W 2013 roku reklama telewizyjna może zanotować spadek o ok. 10 proc., a blisko 15 proc. spadku może zanotować reklama w prasie - poinformowała PAP Dagmara Robak, partner w domu mediowym Mindshare Polska. Dodała, że jedynym medium, które nie powinno zanotować strat jest internet.
"Szacujemy, że w 2013 roku większość segmentów reklamowych odnotuje znaczne spadki. Na największy cios powinni przygotować się wydawcy prasowi. Według naszych szacunków rynek prasy skurczy się o ok. 15 proc. Słaba kondycja tego medium to efekt przede wszystkim nieatrakcyjnych kosztów dotarcia do konsumentów, z powodu których reklamodawcy poszukują kanałów bardziej efektywnych cenowo. W podobnym stopniu kryzys wpłynie na rynek reklamy zewnętrznej (OOH), na którym spodziewamy się recesji na poziomie ok. 10-15 proc." - powiedziała PAP Robak.

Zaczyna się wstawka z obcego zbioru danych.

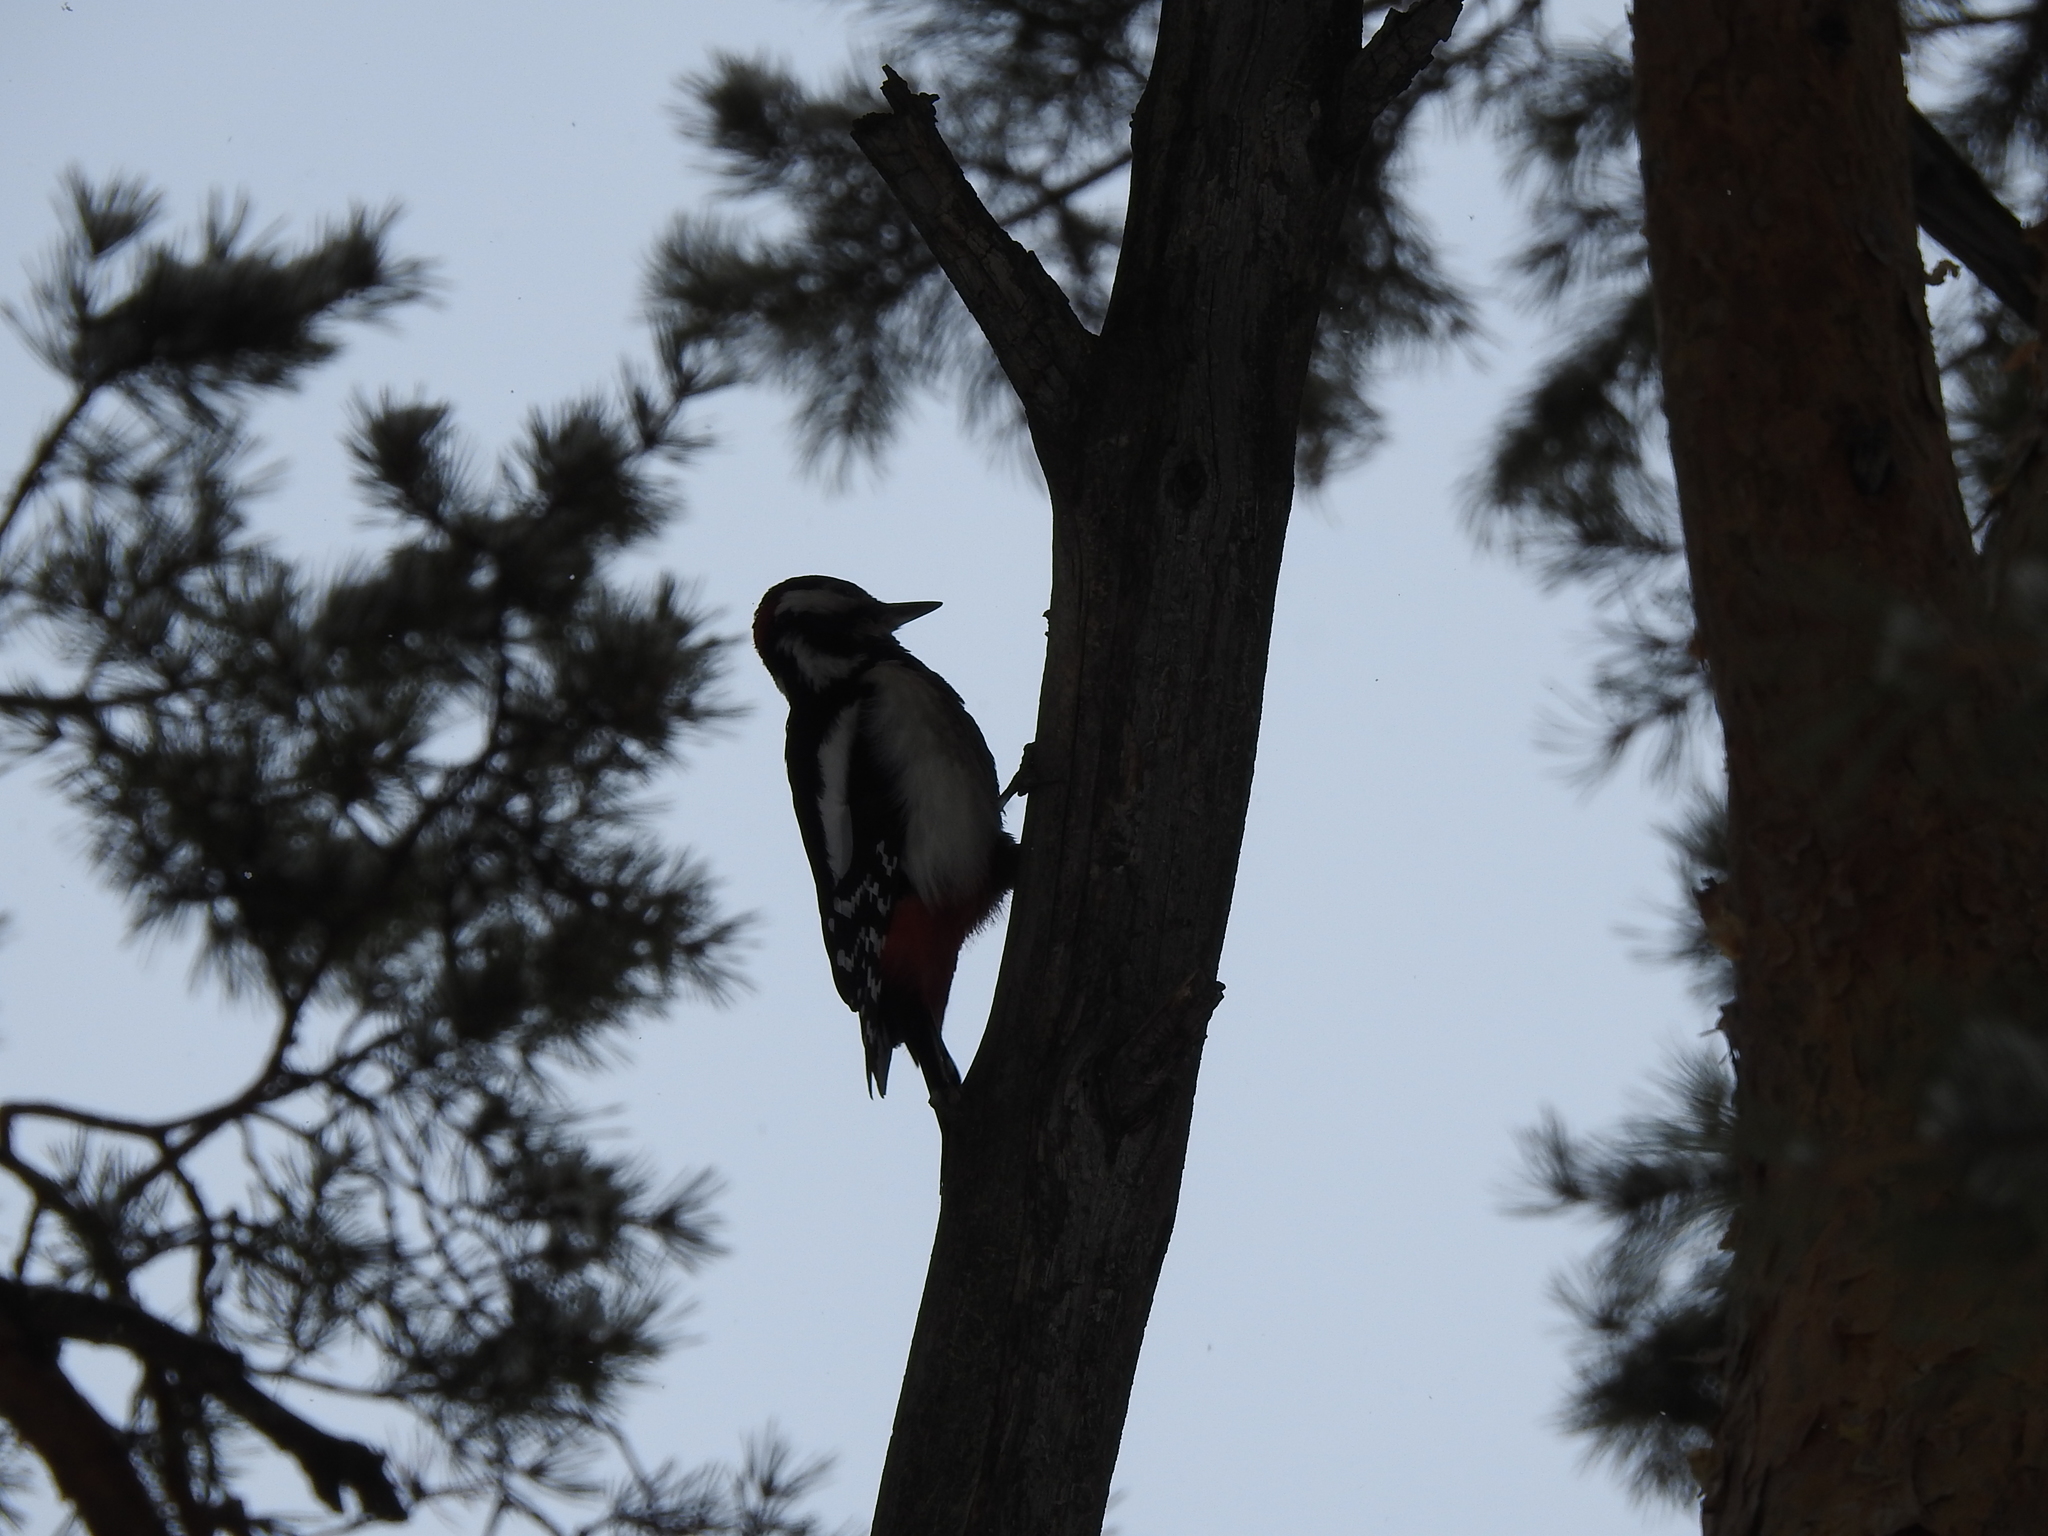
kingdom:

"Prognozujemy ograniczenie nakładów reklamowych także w radiu i telewizji, gdzie spodziewamy się spadków na poziomie ok. 10 proc. Rynek reklamy telewizyjnej będzie cechowało większe zróżnicowanie, niż w przypadku pozostałych mediów. Spadki zanotują kanały ogólnopolskie" - dodała.
Zdaniem Dagmary Robak kosztem głównych kanałów telewizyjnych wzrost wpływów reklamowych powinny zanotować kanały tematyczne.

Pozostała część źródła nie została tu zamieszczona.